Sejarah, Sastra, dan Jurnalis Warga

  • Breaking News

    Thursday, April 7, 2016

    Widji Paminto Rahayu Tokoh Seni Rupa Tulungagung



    salah satu Karya Widji Paminto Rahayu
    Dalam dunia seni Tulungagung, sosok Widji Paminto Rahayu cukup menonjol. Selain memiliki hubungan sangat dekat dengan berbagai kalangan seniman Tulungagung,  pelukis sekaligus penyair ini merupakan pendiri komunitas Seni Rupa BONOROWO, yang dalam perkembangannya mampu menjadi wadah serta sarana komunikasi mempersatukan seniman Tulungagung kususnya Seni Rupa/Lukis. Widji Paminto Rahayu baca sajak lihat :NANG KENE


       

    Ayahnya dulu  bertugas di Departemen Penerangan. Sebagai pegawai di departemen yang menjadi corong masarakat, ayahnya kerap bikin sepanduk. Ayahnya juga menguasai beberapa kesenian seperti ketoprak, ludruk, teater, batik. Barangkali itu darah seni yang sekarang memengaruhi sosok Widji Paminto Rahayu sebagai salah satu seniman berpengaruh di Tulungagung.

    Widji Paminto Rahayu lahir di Tulungagung tahun 1956. Kini tinggal bersama keluarga menempati rumah yang menjadi Galeri Lukis di RT 8 RW 1 Desa dan kecamatan Boyolangu, Tulungagung.

    Galerinya yang bernama Wi-dji Fine Art GALLERY, selama ini kerap menjadi tempat kumpul para seniman Tulungagung bukan hanya kalangan seni rupa tetapi juga dari kalangan sastra, tradisi, musik, fotografi, film, dan lainnya. 

    Wi-dji Fine Art GALLERY
    Selain memajang karya karya Widji Paminto Rahayu, galeri ini terdapat berbagai rupa barang barang antik seperti perahu kayu, kentongan, aneka alat pertanian dan alat menangkap ikan, dan lainnya. Dapat dikatakan, selain berfungsi sebagai galeri lukis, rumah Widji Paminto Rahayu punya potensi dikembangkan sebagai museum desa Boyolangu. Wi-dji Fine Art GALLERY sangat layak menjadi tujuan wisata seni dan budaya di Tulungagung. 
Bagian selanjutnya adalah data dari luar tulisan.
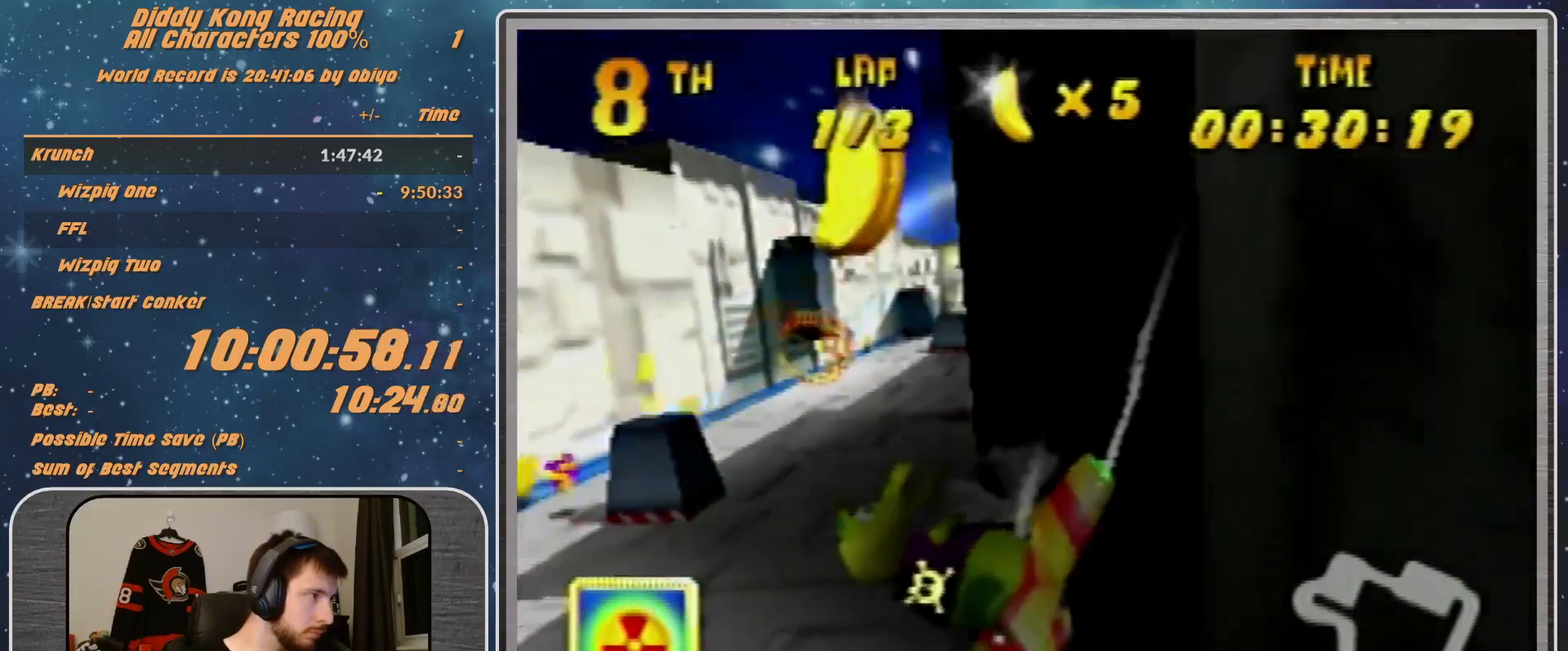
{"buttons": ["A", "R1"], "left_stick": "up-left", "events": [[200, "left_stick", "center"], [433, "left_stick", "up-left"]]}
    Widji Paminto Rahayu menikah dengan Indriyati yang berasal dari desa Sumberringin Kidul kecamatan Ngunut Tulungagung. Dari pernikahan itu, Widji Paminto Rahayu memiliki tiga anak, satu perempuan dan dua laki laki. Kini Indriyati menjadi guru TK Wajak Kidul sekaligus sebagai ketua PGTK kecamatan Boyolangu.

    Widji Paminto Rahayu dan lampu Gunawan, lampu legendaris Boyolangu
     
    Tiga anak hasil pernikahannya dengan Indriyati, ternyata tidak ada seorang pun yang mengikuti jejak Widji Paminto Rahayu sebagai seorang seniman. Seluruhnya lebih cenderung menekuni dunia keagamaan atau pesantren. Semua anaknya lulusan pondok pesantren. Sangat jauh berbeda dengan dirinya yang berasal dari jalur seni.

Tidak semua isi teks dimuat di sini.